I'm pretty impressed with the GCP response, both the fact that they identified the behavior and took the first step in reaching out.
I don’t know why, but I was disappointed they didn’t disclose how much the reward was.
Oh boy someone's not going to have a fun long weekend
Last time I checked, their hosted databases run in dedicated VMs, which is where the real security boundary is.
Getting access to the host OS won't give you much other than some internal binaries and config.
Remember that MS SQL server isn't Google code... Any vulnerabilities it may contain they might be powerless to fix.
Considering that, Google probably has an extensive monitoring system running in the VM, looking for things happening that shouldn't happen... And they have probably also built a filtering infrastructure between the users and the SQL server so that if any vulnerability is found, they can at least filter attempts to exploit it while a fix is being made.
There is a probably a good reason why they didn't elaborate on this:
"Our research began when we identified a gap in GCP’s security layer that was created for SQL Server."
It would have been interesting to see how they identified that security gap.
So this blog post is missing any information about what the actual vulnerabilities were. What was the "gap"? What was the misconfiguration? Also missing is whether access to the host VM exposes meaningful secrets. Does this actually risk customers' sensitive data?

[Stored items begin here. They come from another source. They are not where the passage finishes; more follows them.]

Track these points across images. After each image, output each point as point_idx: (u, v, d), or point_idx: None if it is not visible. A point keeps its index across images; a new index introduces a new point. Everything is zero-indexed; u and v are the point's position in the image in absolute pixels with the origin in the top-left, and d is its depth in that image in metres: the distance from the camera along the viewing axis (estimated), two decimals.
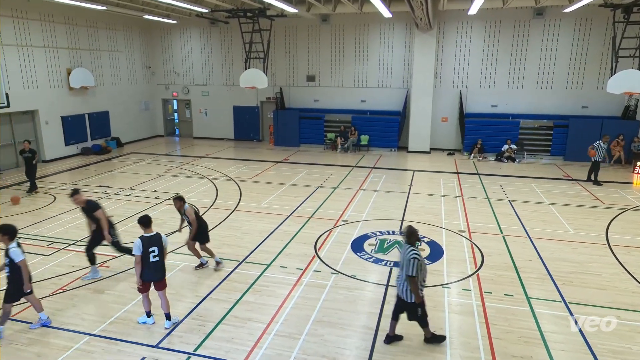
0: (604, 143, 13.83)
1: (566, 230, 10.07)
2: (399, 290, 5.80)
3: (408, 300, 5.69)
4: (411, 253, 5.55)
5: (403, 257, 5.68)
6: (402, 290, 5.71)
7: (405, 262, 5.58)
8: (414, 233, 5.72)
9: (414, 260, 5.49)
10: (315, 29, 20.39)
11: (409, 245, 5.71)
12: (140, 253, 6.01)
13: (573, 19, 17.55)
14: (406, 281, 5.60)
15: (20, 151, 13.02)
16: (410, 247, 5.66)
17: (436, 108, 19.41)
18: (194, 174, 15.40)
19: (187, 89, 22.93)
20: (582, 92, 18.12)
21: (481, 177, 15.25)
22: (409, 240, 5.72)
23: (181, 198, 7.84)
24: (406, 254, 5.61)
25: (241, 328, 6.20)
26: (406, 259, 5.57)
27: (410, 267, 5.50)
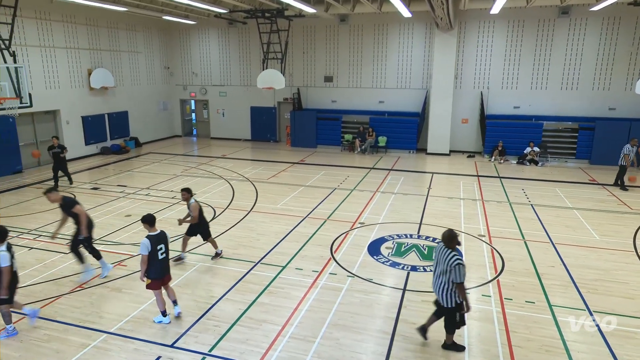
0: (632, 147, 13.33)
1: (591, 236, 9.75)
2: (435, 293, 5.69)
3: (446, 305, 5.57)
4: (455, 259, 5.38)
5: (443, 262, 5.49)
6: (440, 294, 5.59)
7: (449, 268, 5.39)
8: (454, 237, 5.53)
9: (460, 266, 5.34)
10: (333, 29, 20.31)
11: (449, 249, 5.51)
12: (148, 252, 6.06)
13: (600, 18, 17.04)
14: (444, 285, 5.48)
15: (49, 147, 13.42)
16: (452, 252, 5.46)
17: (456, 109, 19.10)
18: (210, 174, 15.48)
19: (204, 89, 23.11)
20: (609, 93, 17.57)
21: (502, 180, 14.92)
22: (449, 244, 5.52)
23: (189, 190, 8.10)
24: (449, 260, 5.41)
25: (256, 330, 6.17)
26: (450, 264, 5.38)
27: (456, 273, 5.35)
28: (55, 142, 13.38)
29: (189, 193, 8.06)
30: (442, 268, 5.49)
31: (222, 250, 8.67)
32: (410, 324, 6.30)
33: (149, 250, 6.05)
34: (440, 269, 5.54)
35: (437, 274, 5.64)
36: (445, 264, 5.43)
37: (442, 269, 5.49)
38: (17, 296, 6.19)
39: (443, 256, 5.52)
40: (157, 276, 6.20)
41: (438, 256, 5.65)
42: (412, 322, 6.34)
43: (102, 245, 9.07)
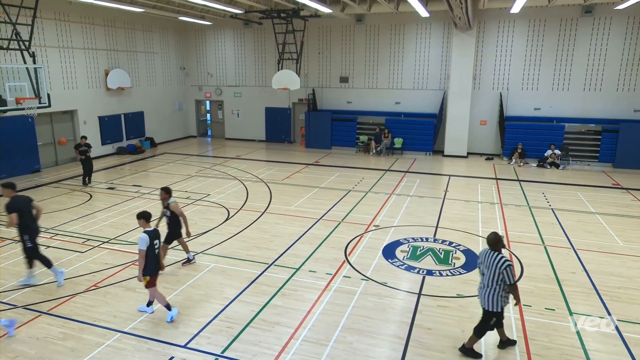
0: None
1: (614, 242, 9.45)
2: (480, 296, 5.68)
3: (488, 309, 5.56)
4: (503, 262, 5.38)
5: (492, 266, 5.46)
6: (485, 298, 5.57)
7: (498, 272, 5.38)
8: (500, 240, 5.53)
9: (509, 267, 5.37)
10: (349, 29, 20.20)
11: (495, 252, 5.50)
12: (146, 247, 6.16)
13: (625, 17, 16.56)
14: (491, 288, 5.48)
15: (77, 145, 13.72)
16: (499, 255, 5.46)
17: (474, 111, 18.80)
18: (225, 175, 15.51)
19: (220, 90, 23.23)
20: (634, 94, 17.06)
21: (522, 183, 14.60)
22: (495, 247, 5.52)
23: (168, 190, 7.78)
24: (497, 263, 5.40)
25: (268, 332, 6.12)
26: (500, 267, 5.37)
27: (507, 275, 5.36)
28: (82, 141, 13.66)
29: (168, 193, 7.70)
30: (490, 270, 5.48)
31: (194, 256, 8.43)
32: (426, 329, 6.19)
33: (147, 246, 6.15)
34: (488, 273, 5.51)
35: (484, 278, 5.63)
36: (494, 267, 5.42)
37: (490, 271, 5.48)
38: None
39: (490, 260, 5.50)
40: (154, 272, 6.35)
41: (485, 260, 5.62)
42: (427, 328, 6.23)
43: (117, 245, 9.14)
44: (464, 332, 6.10)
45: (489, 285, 5.50)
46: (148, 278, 6.28)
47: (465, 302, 6.94)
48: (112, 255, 8.66)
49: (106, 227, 10.22)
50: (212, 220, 10.65)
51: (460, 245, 9.19)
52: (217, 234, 9.78)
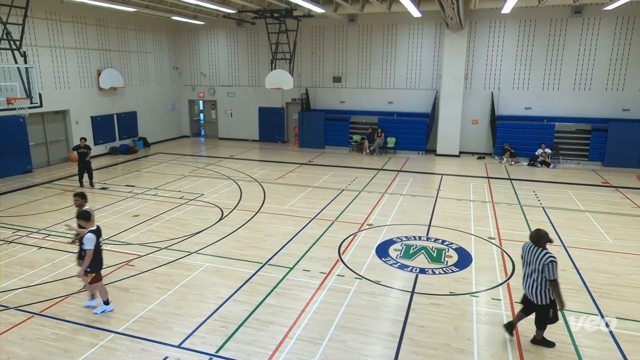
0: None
1: (604, 240, 9.58)
2: (526, 292, 5.80)
3: (538, 303, 5.67)
4: (547, 257, 5.51)
5: (535, 261, 5.61)
6: (531, 293, 5.70)
7: (541, 267, 5.52)
8: (544, 236, 5.65)
9: (553, 263, 5.48)
10: (342, 29, 20.26)
11: (539, 248, 5.64)
12: (93, 246, 6.34)
13: (614, 18, 16.78)
14: (536, 283, 5.61)
15: (75, 147, 13.44)
16: (543, 250, 5.59)
17: (466, 110, 18.95)
18: (218, 174, 15.50)
19: (213, 89, 23.19)
20: (623, 94, 17.29)
21: (513, 182, 14.74)
22: (539, 243, 5.65)
23: (83, 195, 7.33)
24: (541, 258, 5.53)
25: (263, 331, 6.14)
26: (542, 263, 5.51)
27: (550, 271, 5.48)
28: (82, 143, 13.41)
29: (83, 199, 7.27)
30: (534, 267, 5.61)
31: None
32: (419, 327, 6.25)
33: (94, 244, 6.33)
34: (532, 268, 5.65)
35: (527, 273, 5.75)
36: (538, 262, 5.55)
37: (534, 268, 5.61)
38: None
39: (534, 255, 5.63)
40: (100, 268, 6.55)
41: (527, 255, 5.76)
42: (420, 325, 6.29)
43: (110, 245, 9.11)
44: (456, 330, 6.18)
45: (534, 279, 5.65)
46: (94, 274, 6.47)
47: (457, 299, 7.00)
48: (105, 255, 8.49)
49: None
50: (206, 220, 10.65)
51: (452, 244, 9.27)
52: (211, 234, 9.78)
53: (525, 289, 5.81)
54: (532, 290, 5.66)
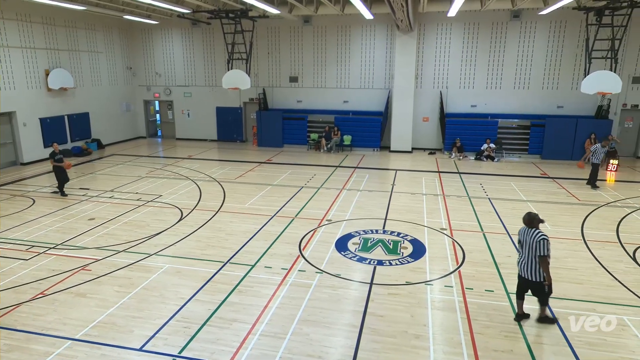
0: (603, 147, 13.51)
1: (544, 227, 10.28)
2: (522, 271, 6.23)
3: (533, 280, 6.11)
4: (540, 235, 5.98)
5: (528, 240, 6.07)
6: (526, 271, 6.15)
7: (535, 244, 5.97)
8: (535, 217, 6.13)
9: (544, 241, 5.92)
10: (297, 30, 20.44)
11: (532, 229, 6.10)
12: None
13: (548, 22, 18.01)
14: (532, 262, 6.03)
15: (52, 153, 12.57)
16: (536, 230, 6.07)
17: (417, 108, 19.68)
18: (177, 175, 15.28)
19: (169, 90, 22.72)
20: (557, 92, 18.61)
21: (462, 175, 15.52)
22: (532, 224, 6.11)
23: None
24: (534, 237, 6.01)
25: (226, 329, 6.19)
26: (535, 240, 5.97)
27: (541, 247, 5.92)
28: (56, 147, 12.63)
29: None
30: (529, 246, 6.06)
31: None
32: (378, 317, 6.49)
33: None
34: (528, 248, 6.10)
35: (525, 254, 6.18)
36: (532, 240, 6.02)
37: (529, 246, 6.07)
38: None
39: (529, 236, 6.09)
40: None
41: (523, 237, 6.21)
42: (379, 315, 6.54)
43: (65, 250, 8.86)
44: (413, 317, 6.47)
45: (530, 258, 6.09)
46: None
47: (413, 288, 7.35)
48: (60, 261, 8.38)
49: (52, 233, 9.83)
50: (165, 221, 10.53)
51: (407, 236, 9.69)
52: (170, 235, 9.70)
53: (521, 269, 6.26)
54: (528, 269, 6.14)
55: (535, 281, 6.13)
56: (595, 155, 13.28)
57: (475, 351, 5.71)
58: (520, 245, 6.35)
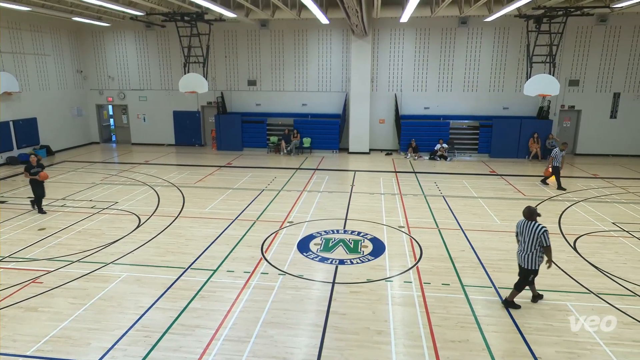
0: (562, 150, 13.79)
1: (494, 221, 10.90)
2: (521, 261, 6.75)
3: (526, 267, 6.67)
4: (541, 228, 6.52)
5: (530, 232, 6.57)
6: (525, 261, 6.68)
7: (537, 237, 6.50)
8: (534, 211, 6.67)
9: (546, 232, 6.51)
10: (254, 33, 20.41)
11: (531, 221, 6.62)
12: None
13: (493, 28, 18.99)
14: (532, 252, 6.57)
15: (27, 166, 11.29)
16: (536, 223, 6.60)
17: (374, 110, 20.15)
18: (133, 181, 14.85)
19: (123, 94, 22.01)
20: (503, 94, 19.65)
21: (417, 175, 16.06)
22: (531, 218, 6.64)
23: None
24: (536, 229, 6.53)
25: (189, 336, 6.11)
26: (537, 234, 6.50)
27: (544, 239, 6.49)
28: (34, 160, 11.33)
29: None
30: (529, 237, 6.58)
31: None
32: (341, 315, 6.62)
33: None
34: (527, 239, 6.62)
35: (523, 244, 6.69)
36: (533, 232, 6.54)
37: (529, 238, 6.58)
38: None
39: (528, 228, 6.62)
40: None
41: (522, 229, 6.73)
42: (342, 313, 6.67)
43: (13, 262, 8.42)
44: (374, 313, 6.66)
45: (528, 249, 6.60)
46: None
47: (374, 285, 7.55)
48: (7, 274, 7.94)
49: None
50: (122, 229, 10.23)
51: (367, 235, 9.93)
52: (128, 242, 9.44)
53: (521, 260, 6.74)
54: (528, 259, 6.63)
55: (527, 268, 6.68)
56: (557, 159, 13.65)
57: (434, 343, 5.96)
58: (517, 237, 6.91)
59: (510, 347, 5.91)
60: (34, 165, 11.41)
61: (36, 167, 11.41)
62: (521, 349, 5.85)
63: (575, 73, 18.99)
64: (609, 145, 19.33)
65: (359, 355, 5.73)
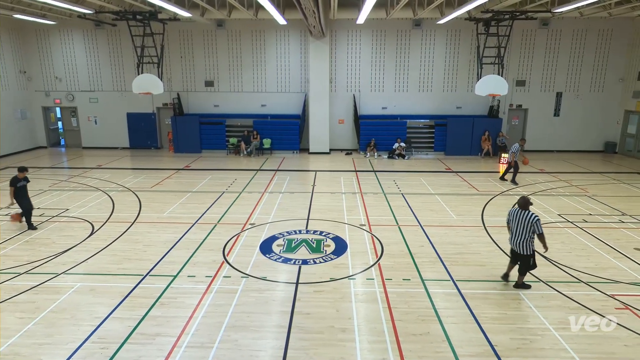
0: (521, 146, 14.41)
1: (450, 217, 11.30)
2: (515, 247, 7.24)
3: (523, 253, 7.14)
4: (534, 217, 7.01)
5: (523, 221, 7.05)
6: (519, 247, 7.15)
7: (530, 225, 6.97)
8: (528, 201, 7.20)
9: (539, 220, 6.99)
10: (211, 33, 20.06)
11: (525, 210, 7.11)
12: None
13: (445, 31, 19.66)
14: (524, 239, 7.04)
15: (13, 180, 10.22)
16: (529, 212, 7.09)
17: (333, 111, 20.34)
18: (85, 186, 14.21)
19: (72, 95, 20.99)
20: (456, 94, 20.39)
21: (377, 173, 16.36)
22: (525, 207, 7.14)
23: None
24: (529, 218, 7.01)
25: (149, 345, 5.94)
26: (530, 222, 6.97)
27: (537, 227, 6.96)
28: (21, 175, 10.31)
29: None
30: (522, 225, 7.06)
31: None
32: (305, 315, 6.65)
33: None
34: (520, 227, 7.09)
35: (516, 231, 7.18)
36: (526, 221, 7.02)
37: (522, 226, 7.06)
38: None
39: (521, 216, 7.10)
40: None
41: (515, 217, 7.20)
42: (306, 313, 6.70)
43: None
44: (338, 312, 6.73)
45: (522, 236, 7.08)
46: None
47: (337, 284, 7.63)
48: None
49: None
50: (74, 237, 9.78)
51: (330, 234, 10.02)
52: (81, 251, 9.03)
53: (513, 244, 7.26)
54: (519, 243, 7.12)
55: (524, 254, 7.16)
56: (517, 155, 14.18)
57: (397, 337, 6.11)
58: (508, 224, 7.41)
59: (468, 337, 6.14)
60: (20, 179, 10.27)
61: (22, 181, 10.32)
62: (479, 338, 6.10)
63: (522, 74, 19.99)
64: (553, 141, 20.50)
65: (324, 354, 5.77)
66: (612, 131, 20.32)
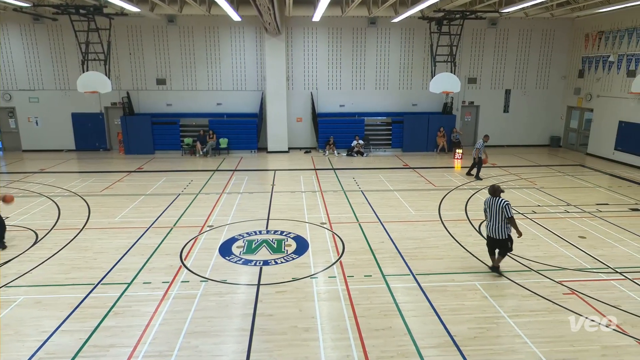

Isn’t the blur effect too light on the screenshots? I may be possible to recompute the /etc/shadow file.
"With access to the operating system, we managed to find some internal Google URLs related to the docker image repository. We could also access the internal repo which later was fixed and the access from non internal IPs was blocked."
Fascinating how sloppy some people are when they set up infrastructure even though this may be down to bad defaults.
The vulnerability sounds like it's inherent to SQL Server, and that cloud providers haven't been successful in blocking the underlying problem due to its proprietary nature.
Presenting it as a Cloud SQL problem is disingenuous.
This article is lacking the actual interesting bit, which is how was the escalation achieved? Just reads like bragging instead of being informative.